If evidence were necessary that the compilation picture is way past its prime as a format, “The Vesuvians” is here to provide it. This quintet of fanciful, fairy-tale visions of Naples by five of the city’s most accomplished filmmakers was designed to showcase the creative vitality and maverick spirit flourishing in recent years in the shadow of the volcano. But all five directors have presented vastly superior work in the past. One of the low points of the Venice competition, this uninspired enterprise looks more likely to fizzle than erupt.
Even in the 1960s heyday of this subgenre, when directors including Federico Fellini, Vittorio De Sica and Luchino Visconti lent their names to such projects, the results often were frustratingly patchy. Here they rarely rise above a general pall of misfired humor and labored eccentricity, despite the talented names involved. Those are Pappi Corsicato (“Libera,” “Black Holes”), Antonietta De Lillo (“Matilda”), Antonio Capuano (“Vito and the Others,” “Pianese Nunzio, 14 in May”), Stefano Incerti (“The Meter Reader”) and Mario Martone (“Death of a Neapolitan Mathematician,” “L’Amore Molesto”).Little more than a campy joke, “Iana’s Descendants” by Corsicato concerns a group of modern-day warrior women on motorcycles, all named after Italian soap-powder brands.
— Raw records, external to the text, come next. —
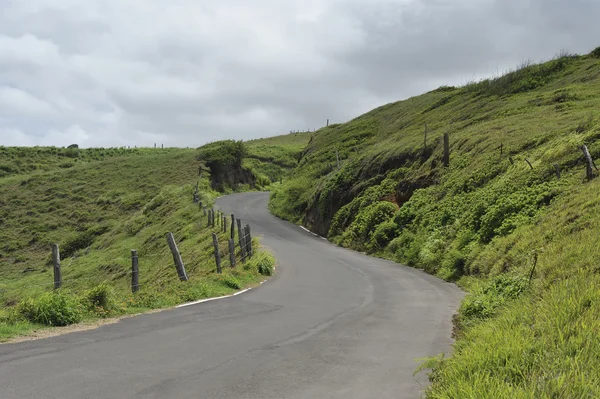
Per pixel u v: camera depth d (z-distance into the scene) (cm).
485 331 730
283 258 2677
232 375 629
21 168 8006
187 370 641
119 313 1060
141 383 577
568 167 2089
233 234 2711
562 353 522
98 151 9606
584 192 1688
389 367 691
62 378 584
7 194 6344
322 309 1224
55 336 820
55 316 924
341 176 4466
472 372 539
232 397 546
The thin tale of kidnapping and rescue is a pointless homage to the trashy biker chicks of Russ Meyer and Roger Corman films, with elements of Fellini, John Waters and even the Mighty Morphin Power Rangers tossed in.
More ambitious but also more excruciating in its studied surrealism is Capuano’s “Sofialoren,” about a poor fisherman and his beloved squid that turns into a beautiful woman at night, while Incerti’s “The Devil in the Bottle” is a clumsily told moral tale of covetousness and comeuppance.
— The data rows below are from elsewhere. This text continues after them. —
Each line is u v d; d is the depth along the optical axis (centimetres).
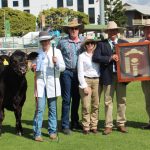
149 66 916
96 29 2752
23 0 9012
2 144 880
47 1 8894
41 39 891
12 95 922
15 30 7462
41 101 898
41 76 895
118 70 909
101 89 939
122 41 938
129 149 829
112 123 960
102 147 844
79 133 955
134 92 1547
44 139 912
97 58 900
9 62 907
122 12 6869
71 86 956
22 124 1059
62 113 954
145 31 957
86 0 8744
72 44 945
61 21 7150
Marginally more rewarding by comparison is De Lillo’s “Maruzella,” centered on the rather purple figure of a maudlin, aging transvestite who lives above a porno theater and provides arcane services to its patrons until an encounter with a romantically jaded woman changes his life.
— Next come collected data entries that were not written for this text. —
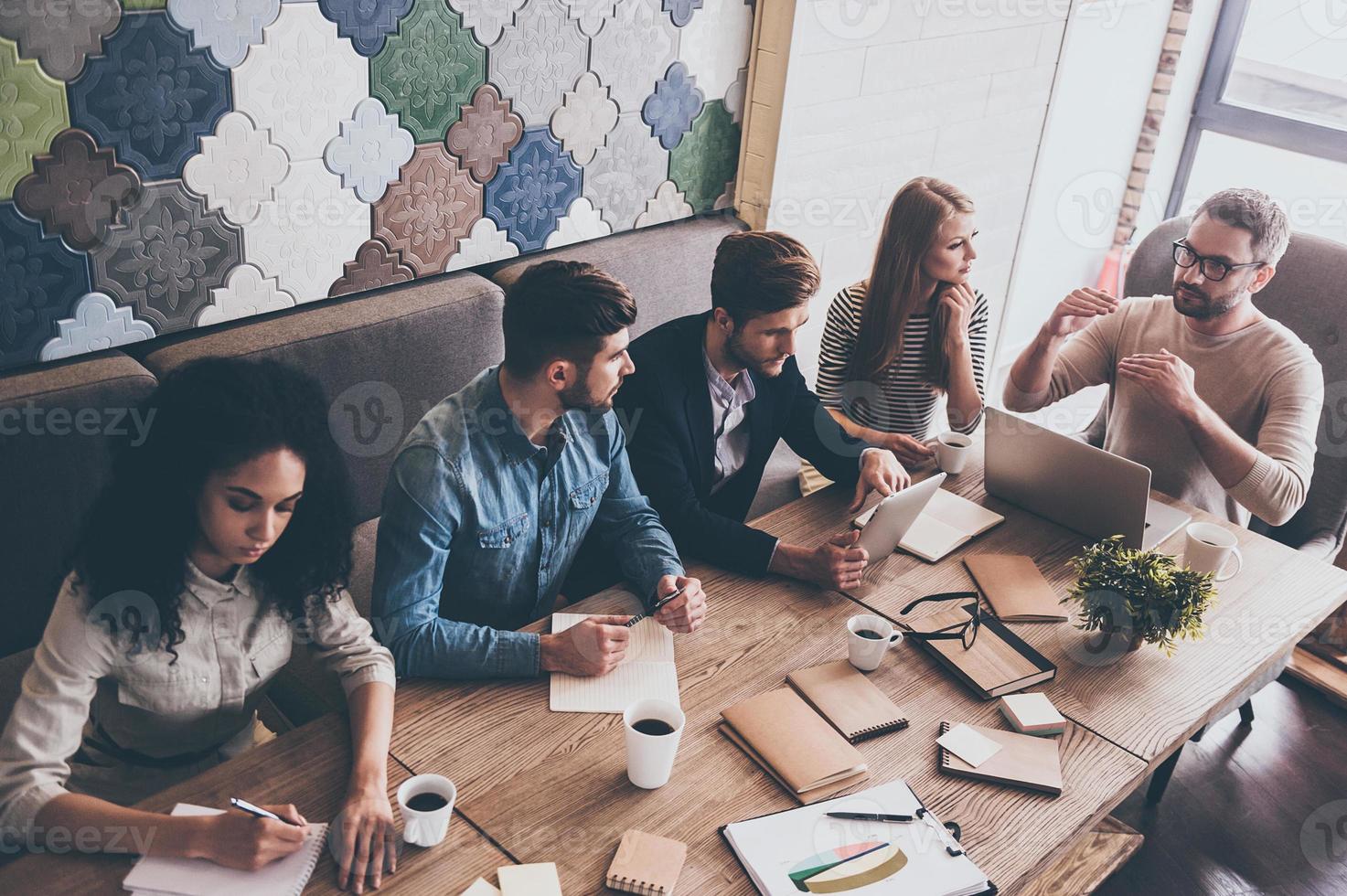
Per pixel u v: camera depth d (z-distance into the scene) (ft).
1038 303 13.75
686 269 8.62
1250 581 6.00
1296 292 8.16
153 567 4.01
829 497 6.59
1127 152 13.75
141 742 4.47
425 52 6.80
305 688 5.71
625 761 4.31
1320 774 7.88
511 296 4.95
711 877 3.78
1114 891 6.72
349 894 3.61
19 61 5.30
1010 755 4.47
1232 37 13.20
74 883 3.52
Martone’s “The Climb” is a notch above the rest. It follows the mayor of Naples (a barely fictionalized version of the town’s current chief, Antonio Bassolino) as he schleps up Vesuvius, on the way meeting emblematic figures — including the Marxist talking crow from Pasolini’s “The Hawks and Sparrows” — and pondering the somewhat muddled mission of the left in the current political climate. But while the piece at least has some of the dramatic momentum its bedfellows lack, it will mean little to those unfamiliar with Bassolino and the Italian left.
Technically, the production has its merits, and would be a fine calling card for the editors, cinematographers and production designers emerging from Naples’ indie sector were its content not generally so inane. Acting too often runs to overstatement of colorful regional tics and flowery oration.